Chiesa Cattolica – Italiana

Benedetto XVI, Odifreddi: io ateo lui Papa, una grande esperienza di dialogo

Michele Raviart – Città del Vaticano

Credenti e non credenti hanno ambedue bisogno l’uno dell’altro: “l’agnostico non può essere contento di non sapere se Dio esiste o no, ma deve essere in ricerca e sentire la grande eredità della fede; il cattolico non può accontentarsi di avere la fede, ma deve essere alla ricerca di Dio, ancora di più, e nel dialogo con gli altri ri-imparare Dio in modo più profondo”. Le parole di Benedetto XVI rivolte ai giornalisti il 26 settembre 2009 durante il volo verso la Repubblica Ceca testimoniano in maniera chiara il valore che il Papa emerito ha sempre dato al dialogo con il mondo dei non credenti.
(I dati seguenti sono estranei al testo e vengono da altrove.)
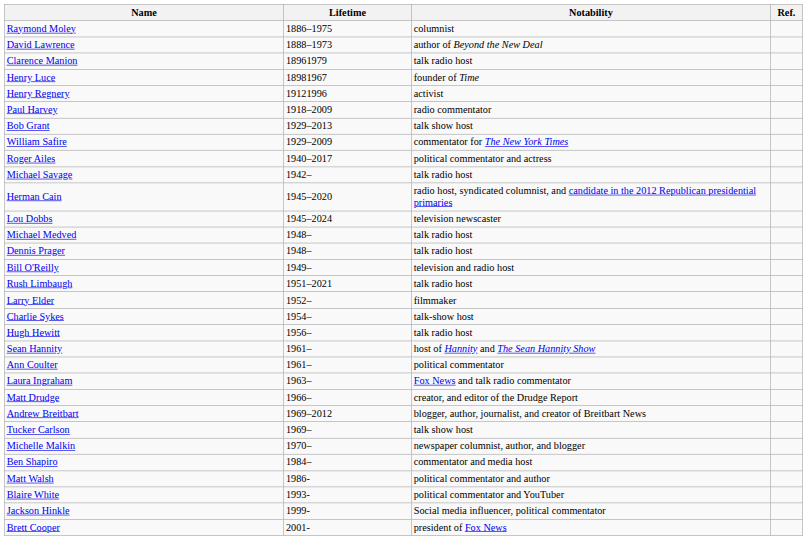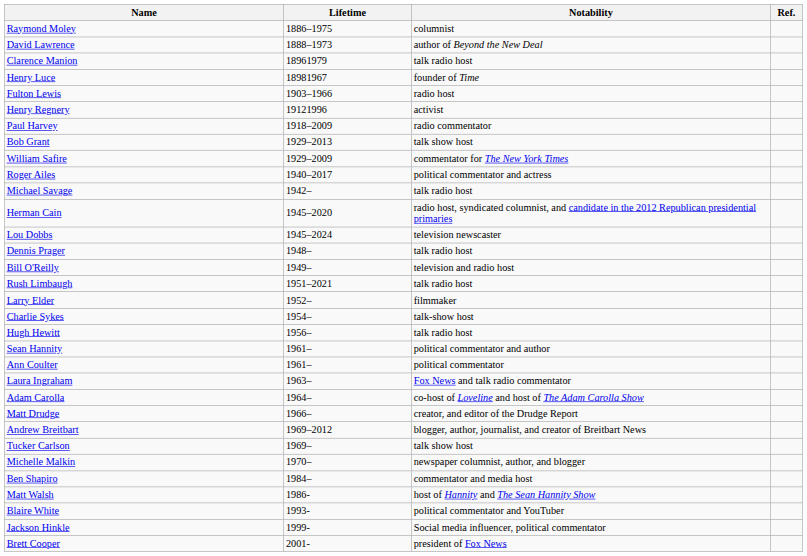+ row: Fulton Lewis | 1903–1966 | radio host
- row: Michael Medved | 1948– | talk radio host
Sean Hannity | Notability: host of Hannity and The Sean Hannity Show -> political commentator and author
+ row: Adam Carolla | 1964– | co-host of Loveline and host of The Adam Carolla Show
Matt Walsh | Notability: political commentator and author -> host of Hannity and The Sean Hannity Show
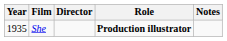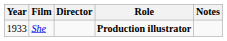She | Year: 1935 -> 1933
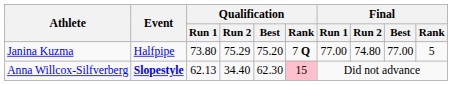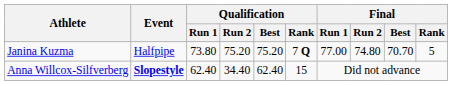Janina Kuzma | Qualification / Run 2: 75.29 -> 75.20
Janina Kuzma | Final / Best: 77.00 -> 70.70
Anna Willcox-Silfverberg | Qualification / Run 1: 62.13 -> 62.40
Anna Willcox-Silfverberg | Qualification / Best: 62.30 -> 62.40
Anna Willcox-Silfverberg | Qualification / Rank: pink background -> no background
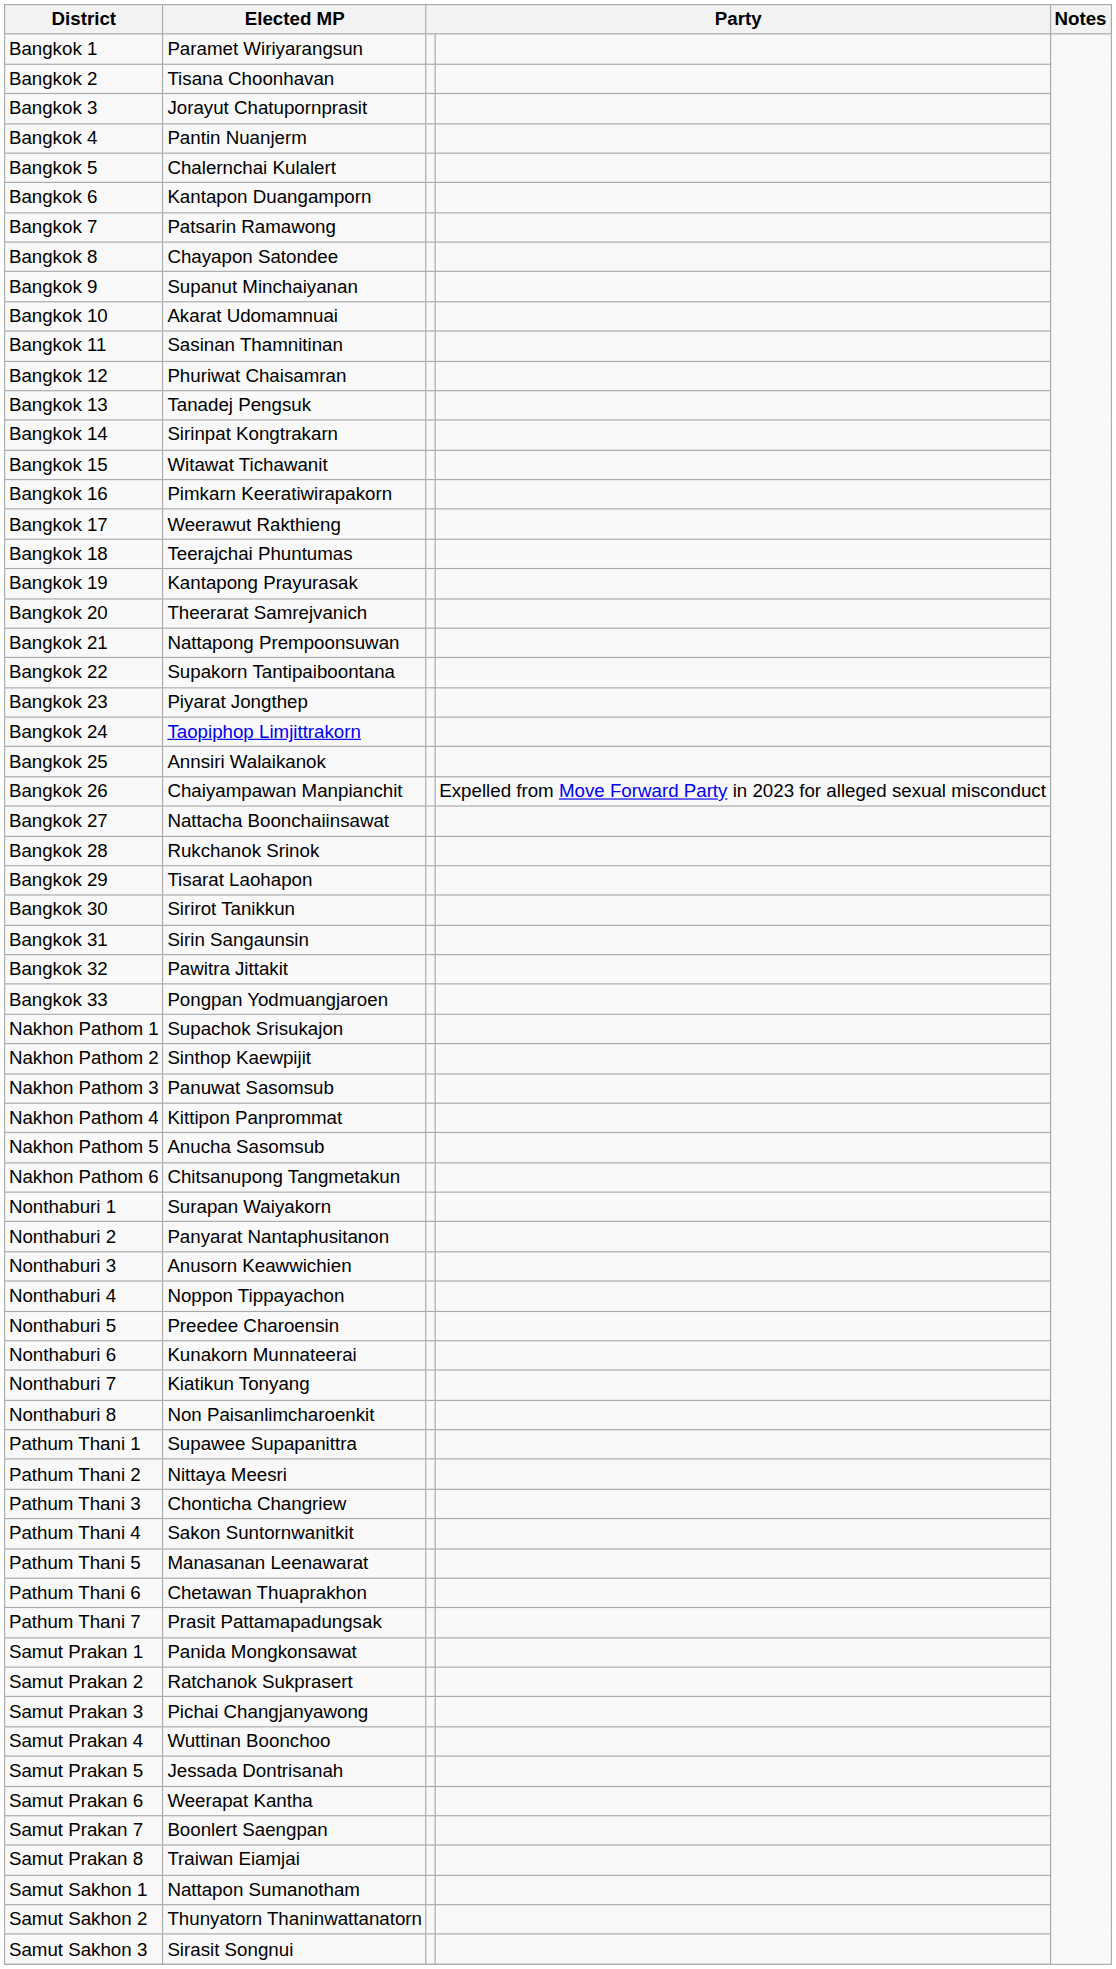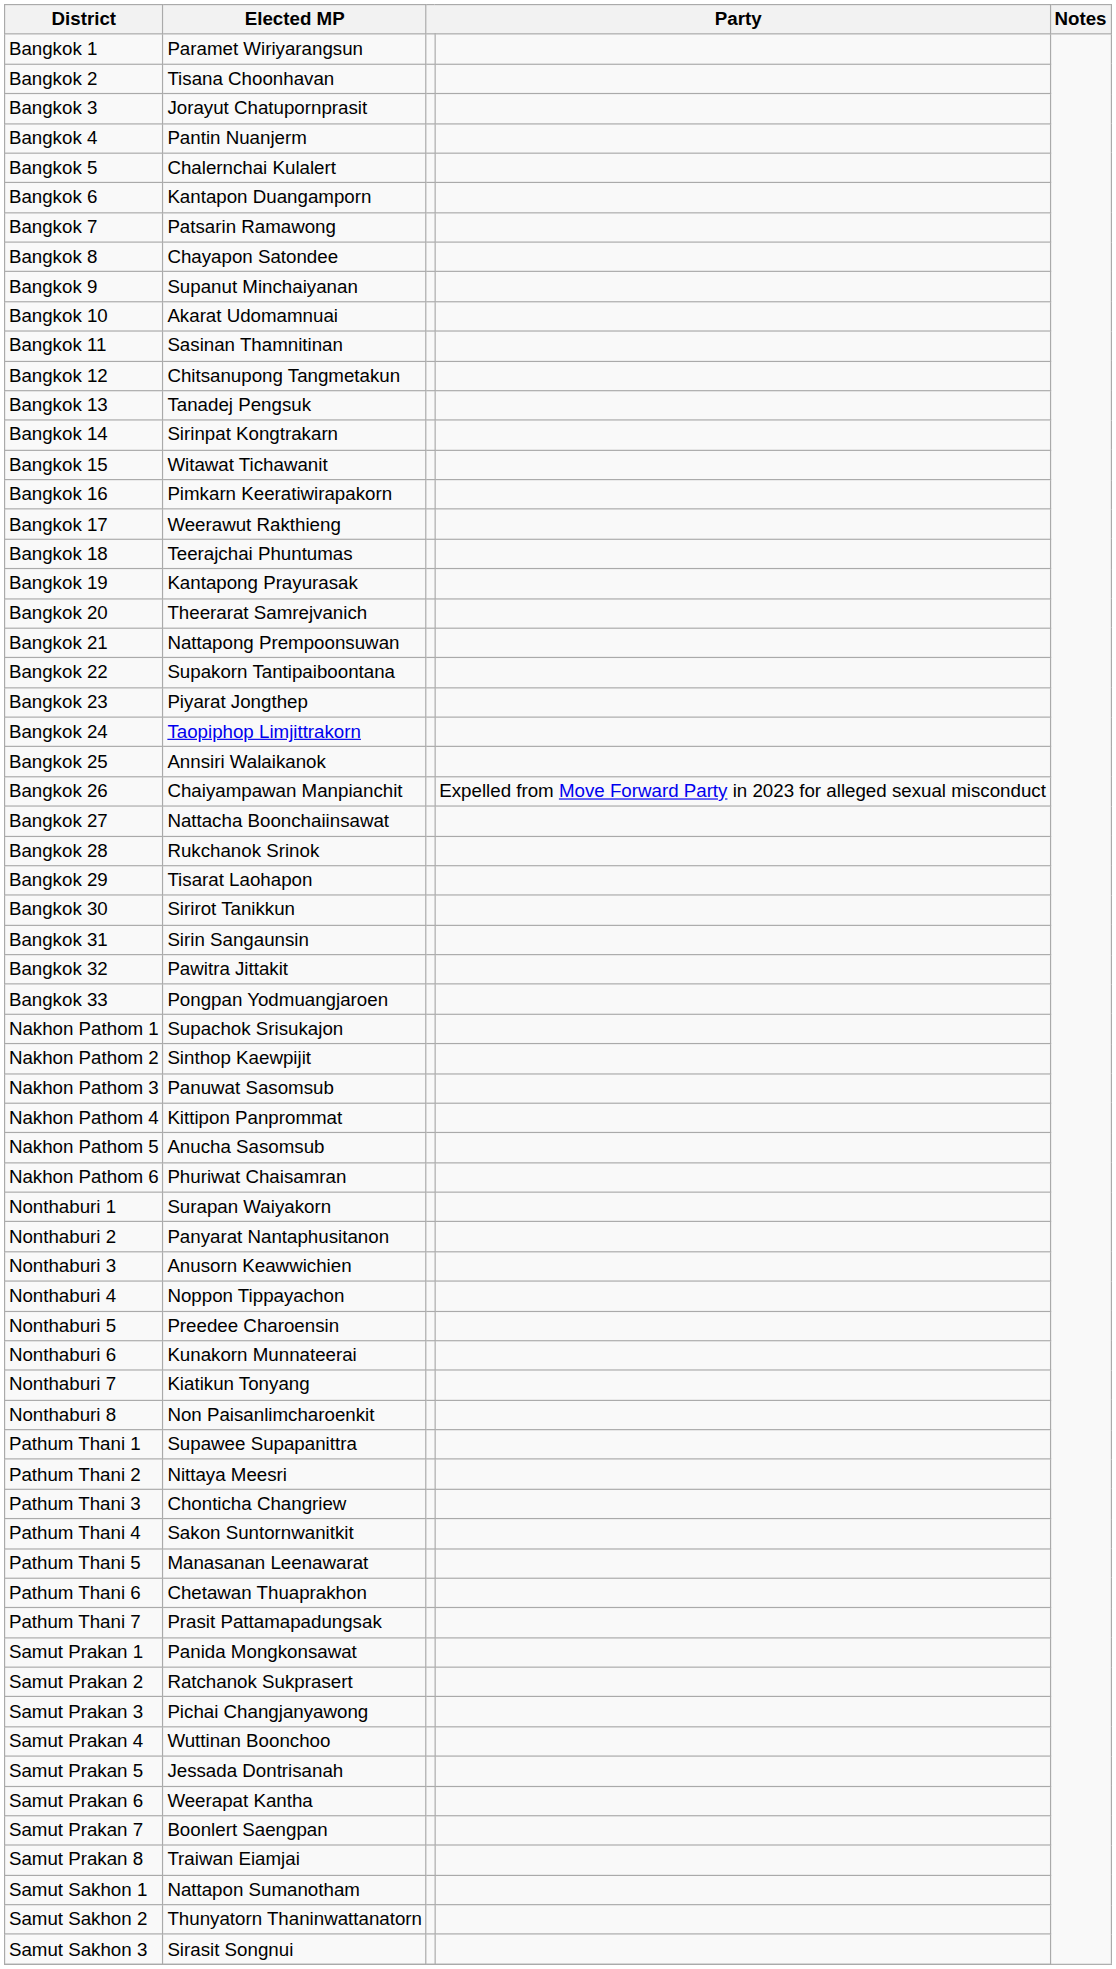Bangkok 12 | Elected MP: Phuriwat Chaisamran -> Chitsanupong Tangmetakun
Nakhon Pathom 6 | Elected MP: Chitsanupong Tangmetakun -> Phuriwat Chaisamran
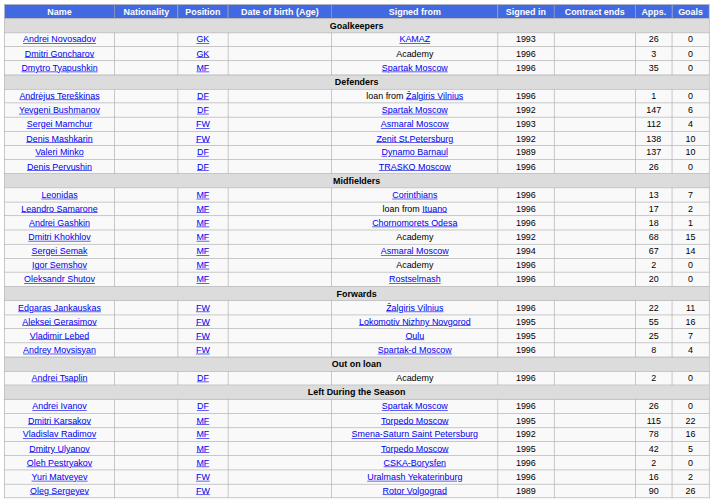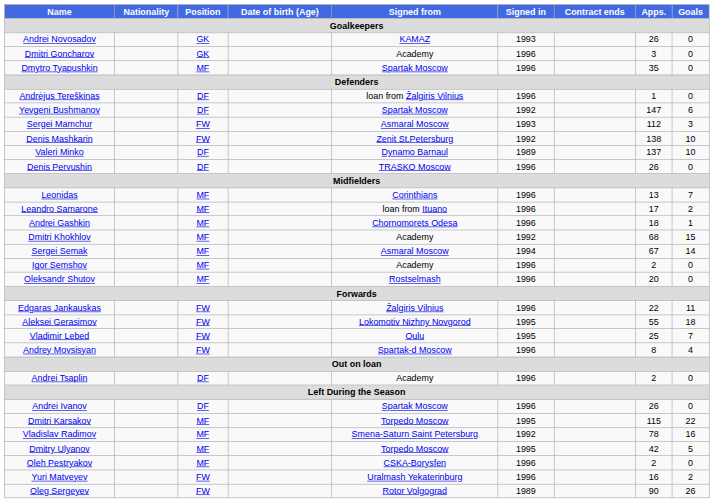Sergei Mamchur | Goals: 4 -> 3
Aleksei Gerasimov | Goals: 16 -> 18
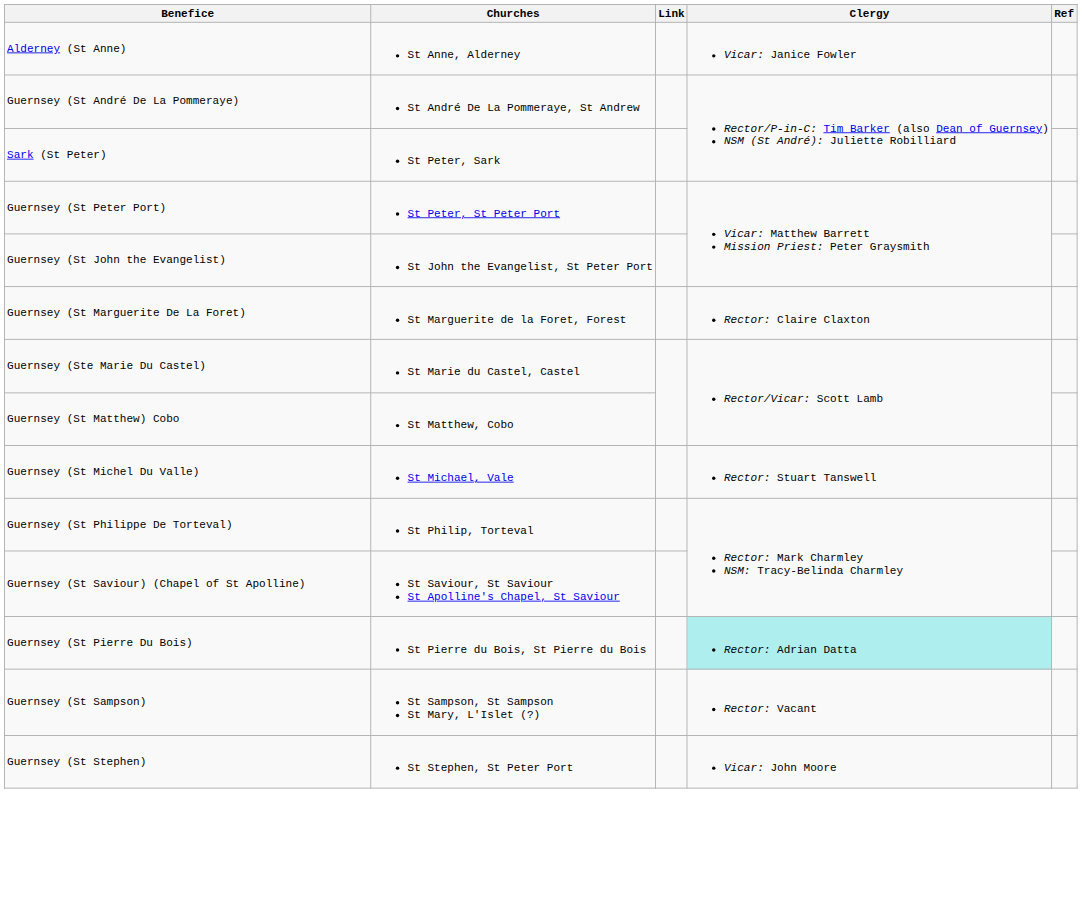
Da quest’attenzione nacque nel 2011 l’intuizione del “Cortile dei Gentili” per favorire l’incontro e il dialogo tra credenti e non credenti e la nascita di rapporti personali con intellettuali estranei al cristianesimo e al mondo religioso. Tra questi il matematico Piergiorgio Odifreddi, già docente di logica all’università di Torino e saggista, che con Benedetto XVI ha pubblicato due libri a doppia firma “Caro Papa teologo, caro matematico ateo. Dialogo tra fede e ragione” del 2013 e “In cammino alla ricerca della Verità. Lettere e colloqui con Benedetto XVI” del 2022.

Ascolta l’intervista a Piergiorgio Odifreddi

Professore, come nacque l’amicizia con Benedetto XVI?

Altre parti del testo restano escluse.